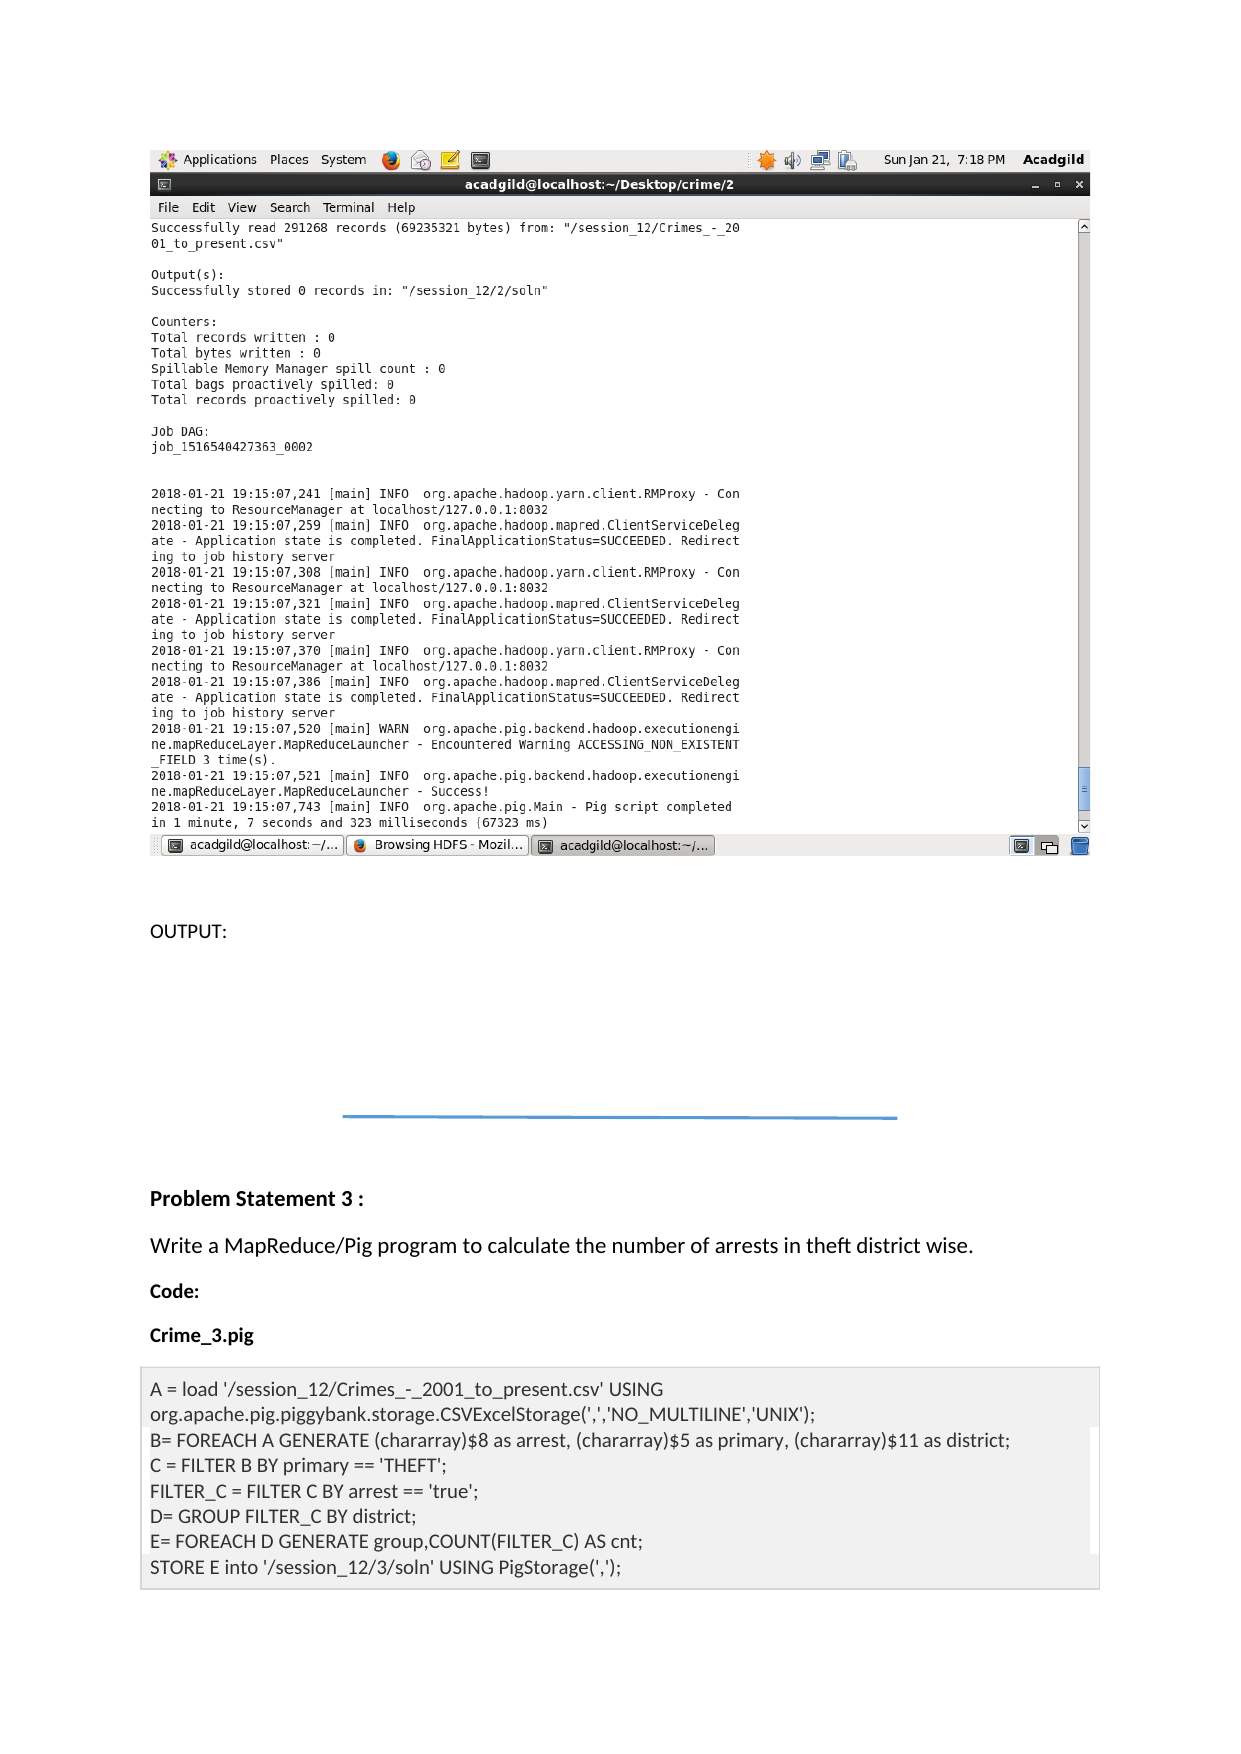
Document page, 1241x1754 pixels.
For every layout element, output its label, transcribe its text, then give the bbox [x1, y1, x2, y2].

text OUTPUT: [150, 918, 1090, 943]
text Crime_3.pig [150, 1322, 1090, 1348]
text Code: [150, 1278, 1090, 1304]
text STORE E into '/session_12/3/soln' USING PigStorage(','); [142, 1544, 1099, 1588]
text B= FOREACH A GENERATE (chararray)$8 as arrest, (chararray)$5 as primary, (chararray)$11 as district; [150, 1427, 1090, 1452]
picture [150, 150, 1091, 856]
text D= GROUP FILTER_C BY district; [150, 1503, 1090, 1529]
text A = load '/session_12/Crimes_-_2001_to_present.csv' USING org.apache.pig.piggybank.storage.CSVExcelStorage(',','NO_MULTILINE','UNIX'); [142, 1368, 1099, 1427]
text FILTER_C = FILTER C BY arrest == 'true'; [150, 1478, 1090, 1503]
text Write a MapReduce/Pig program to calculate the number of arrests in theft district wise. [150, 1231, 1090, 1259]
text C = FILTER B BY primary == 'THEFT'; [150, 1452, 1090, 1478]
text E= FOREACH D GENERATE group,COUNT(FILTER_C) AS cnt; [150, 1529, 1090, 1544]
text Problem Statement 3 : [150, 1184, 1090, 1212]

● WHAT THE TASK REQUIRES: Repeat each entry exactly. Pictures do not belong in the copy.

● RESULT OF THE TASK:
Document page, 1241x1754 pixels.
For every layout element, output its label, transcribe its text, then give the bbox [x1, y1, x2, y2].

text OUTPUT: [150, 918, 1090, 943]
text Crime_3.pig [150, 1322, 1090, 1348]
text Code: [150, 1278, 1090, 1304]
text STORE E into '/session_12/3/soln' USING PigStorage(','); [142, 1544, 1099, 1588]
text B= FOREACH A GENERATE (chararray)$8 as arrest, (chararray)$5 as primary, (chararray)$11 as district; [150, 1427, 1090, 1452]
picture [150, 150, 1091, 856]
text D= GROUP FILTER_C BY district; [150, 1503, 1090, 1529]
text A = load '/session_12/Crimes_-_2001_to_present.csv' USING org.apache.pig.piggybank.storage.CSVExcelStorage(',','NO_MULTILINE','UNIX'); [142, 1368, 1099, 1427]
text FILTER_C = FILTER C BY arrest == 'true'; [150, 1478, 1090, 1503]
text Write a MapReduce/Pig program to calculate the number of arrests in theft district wise. [150, 1231, 1090, 1259]
text C = FILTER B BY primary == 'THEFT'; [150, 1452, 1090, 1478]
text E= FOREACH D GENERATE group,COUNT(FILTER_C) AS cnt; [150, 1529, 1090, 1544]
text Problem Statement 3 : [150, 1184, 1090, 1212]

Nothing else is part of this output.